◆ DIRECTIVE ◆
Arrange all of the data below as a JSON list of strings, one string per line and no blank lines. Leave the pictures out of the answer.

◆ THE DATA ◆
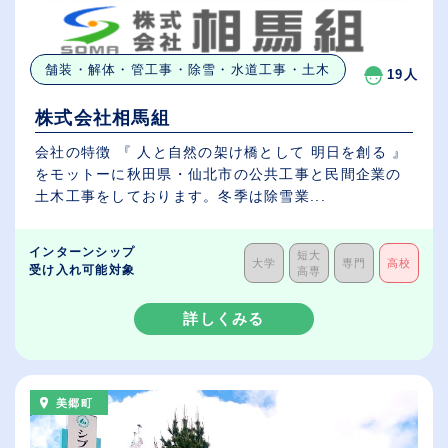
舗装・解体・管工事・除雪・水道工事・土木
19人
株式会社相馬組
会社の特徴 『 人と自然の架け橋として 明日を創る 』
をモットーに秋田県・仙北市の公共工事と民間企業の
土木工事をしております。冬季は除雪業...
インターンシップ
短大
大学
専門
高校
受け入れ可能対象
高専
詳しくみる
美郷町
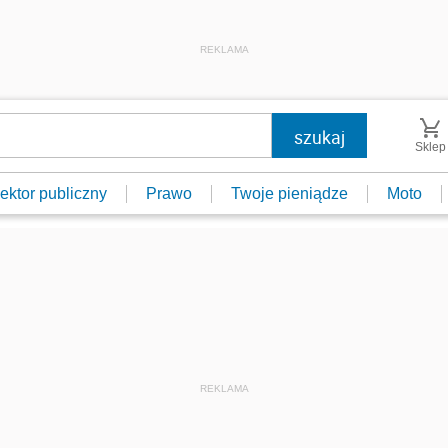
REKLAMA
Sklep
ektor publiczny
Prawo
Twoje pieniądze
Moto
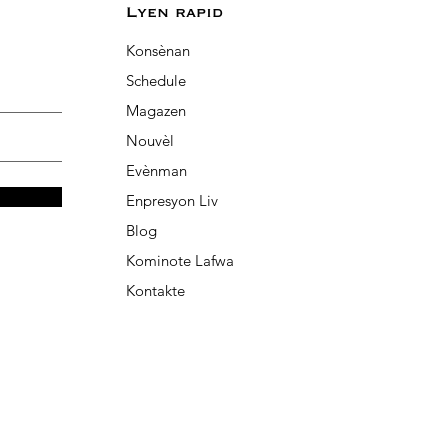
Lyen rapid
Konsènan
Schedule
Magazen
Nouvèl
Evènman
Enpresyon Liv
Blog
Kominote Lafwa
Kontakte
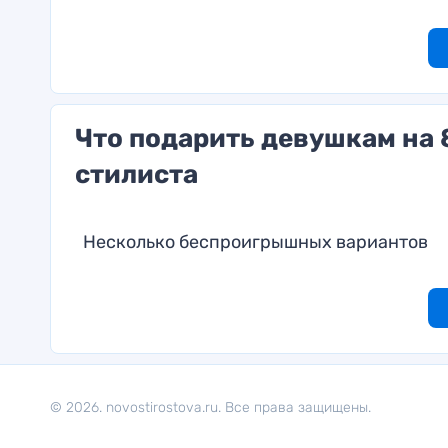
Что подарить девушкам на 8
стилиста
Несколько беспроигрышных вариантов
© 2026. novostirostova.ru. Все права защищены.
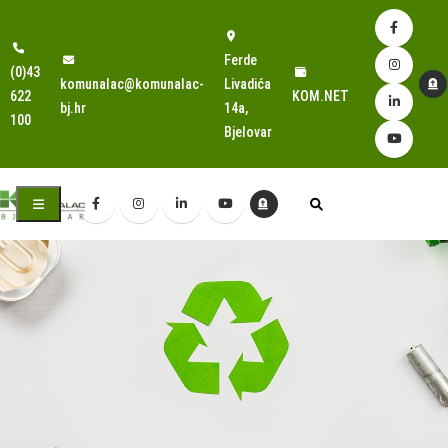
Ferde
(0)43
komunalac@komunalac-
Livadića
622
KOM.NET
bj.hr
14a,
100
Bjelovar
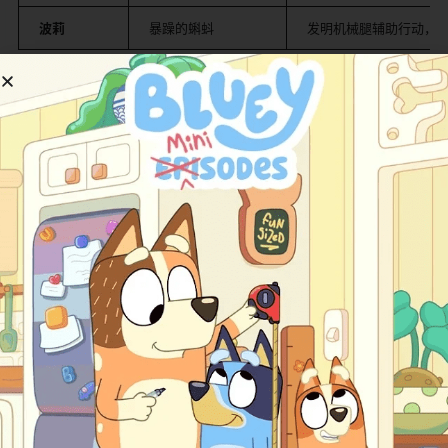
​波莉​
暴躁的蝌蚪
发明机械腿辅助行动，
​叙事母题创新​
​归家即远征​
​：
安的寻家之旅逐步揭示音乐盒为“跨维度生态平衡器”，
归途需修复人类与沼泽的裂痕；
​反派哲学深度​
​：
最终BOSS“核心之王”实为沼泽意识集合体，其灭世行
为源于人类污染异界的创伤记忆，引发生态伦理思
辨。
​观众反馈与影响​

◆ RESPONSE BELOW ◆
[
  "舗装・解体・管工事・除雪・水道工事・土木",
  "19人",
  "株式会社相馬組",
  "会社の特徴 『 人と自然の架け橋として 明日を創る 』",
  "をモットーに秋田県・仙北市の公共工事と民間企業の",
  "土木工事をしております。冬季は除雪業...",
  "インターンシップ",
  "短大",
  "大学",
  "専門",
  "高校",
  "受け入れ可能対象",
  "高専",
  "詳しくみる",
  "美郷町",
  "REKLAMA",
  "Sklep",
  "ektor publiczny",
  "Prawo",
  "Twoje pieniądze",
  "Moto",
  "Lyen rapid",
  "Konsènan",
  "Schedule",
  "Magazen",
  "Nouvèl",
  "Evènman",
  "Enpresyon Liv",
  "Blog",
  "Kominote Lafwa",
  "Kontakte",
  "Что подарить девушкам на 8",
  "стилиста",
  "Несколько беспроигрышных вариантов",
  "© 2026. novostirostova.ru. Все права защищены.",
  "Ferde",
  "(0)43",
  "komunalac@komunalac-",
  "Livadića",
  "622",
  "KOM.NET",
  "bj.hr",
  "14a,",
  "100",
  "Bjelovar",
  "​波莉​",
  "暴躁的蝌蚪",
  "发明机械腿辅助行动，",
  "​叙事母题创新​",
  "​归家即远征​",
  "​：",
  "安的寻家之旅逐步揭示音乐盒为“跨维度生态平衡器”，",
  "归途需修复人类与沼泽的裂痕；",
  "​反派哲学深度​",
  "​：",
  "最终BOSS“核心之王”实为沼泽意识集合体，其灭世行",
  "为源于人类污染异界的创伤记忆，引发生态伦理思",
  "辨。",
  "​观众反馈与影响​"
]